He wrote the immortal songs "Disco Mystic," "My Little Red Joy Stick," and "I'm Just a Gift (To The Women of the World)".
He was simultaneously way too smart for rock n' roll and dumb enough to believe in its redemptive power. When I was in junior high, reading the latest skirmish between Lou and Lester Bangs in CREEM was like a teenager's version of William F. Buckley's FIRING LINE...for freaks.
In 1978 I was president of the Moon High School Lou Reed Club, not that there was much to preside over (check the yearbook if you think I'm shitting you). On a record player obtained from the A.V. room, I'd play "Vicious" off TRANSFORMER. I liked that the lyrics seemed tossed off in about one minute instead of dreadfully earnest rock opera crap. Maybe five kids would attend, mostly because I'd also play METAL MACHINE MUSIC and the sponsoring teacher would suddenly urgently need a cigarette break, allowing them to do one hitters while she was gone.
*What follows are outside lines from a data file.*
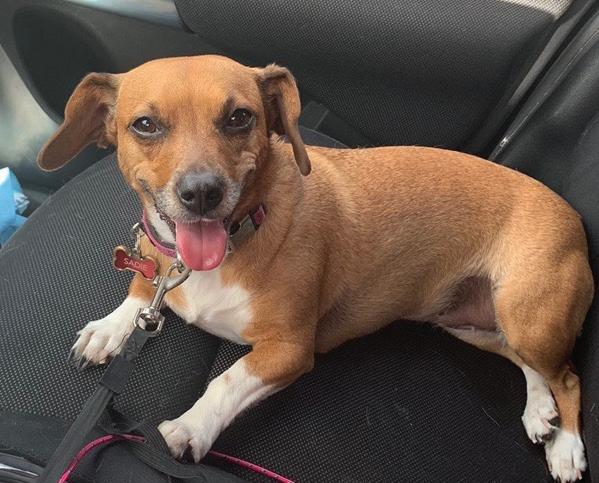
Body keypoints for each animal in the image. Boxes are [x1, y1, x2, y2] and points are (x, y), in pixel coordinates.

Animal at [37, 55, 594, 482]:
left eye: (240, 117)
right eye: (145, 125)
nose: (201, 193)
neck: (235, 241)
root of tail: (570, 212)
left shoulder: (288, 350)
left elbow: (226, 381)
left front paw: (191, 427)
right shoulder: (160, 271)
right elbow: (142, 289)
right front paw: (112, 328)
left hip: (527, 314)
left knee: (567, 375)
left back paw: (565, 444)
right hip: (470, 323)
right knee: (527, 361)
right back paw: (538, 410)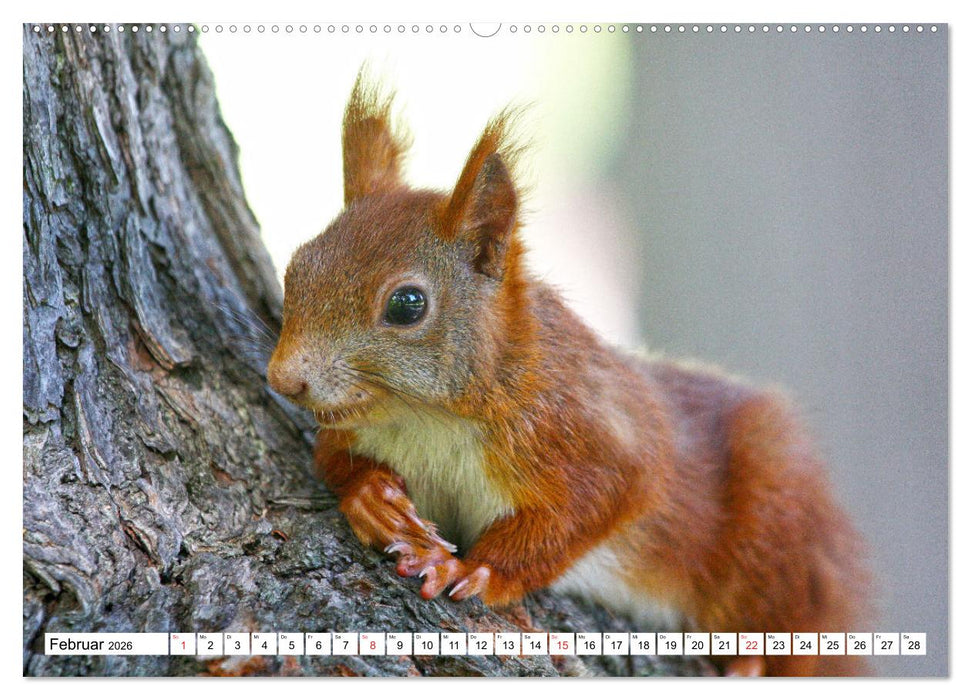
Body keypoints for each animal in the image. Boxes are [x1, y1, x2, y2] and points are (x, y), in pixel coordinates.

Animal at [267, 70, 872, 677]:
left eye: (407, 305)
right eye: (296, 267)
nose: (283, 379)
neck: (428, 419)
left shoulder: (590, 432)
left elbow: (587, 508)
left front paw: (476, 569)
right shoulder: (356, 426)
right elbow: (330, 459)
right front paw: (372, 497)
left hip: (777, 523)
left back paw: (757, 660)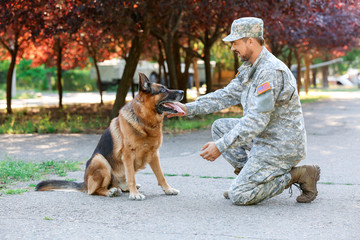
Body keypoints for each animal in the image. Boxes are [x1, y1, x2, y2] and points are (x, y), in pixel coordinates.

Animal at [36, 73, 184, 201]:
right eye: (163, 89)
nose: (182, 91)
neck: (145, 121)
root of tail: (84, 182)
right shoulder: (128, 155)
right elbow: (131, 177)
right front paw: (135, 194)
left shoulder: (154, 154)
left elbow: (161, 175)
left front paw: (168, 189)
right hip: (100, 160)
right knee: (94, 191)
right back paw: (110, 191)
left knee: (120, 185)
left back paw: (122, 188)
David Bowie was good, but he didn't have a rock 'n roll bone in his body. The Rolling Stones seemed geared more towards the popular kids. I had not heard the Stooges. I was working my way backwards to the Velvets. I was getting into punk but didn't see the Lou Reed DNA strand encoded in its helix. Lou I couldn't figure. I still can't. I liked that about him.
At almost every meeting, someone would sneer "Lou Reed sucks" just like you can hear someone in the audience opine after the last song on LOU REED LIVE. How many artists would have left that on there? How many would probably take a perverse pride in it? Good ol' Lou.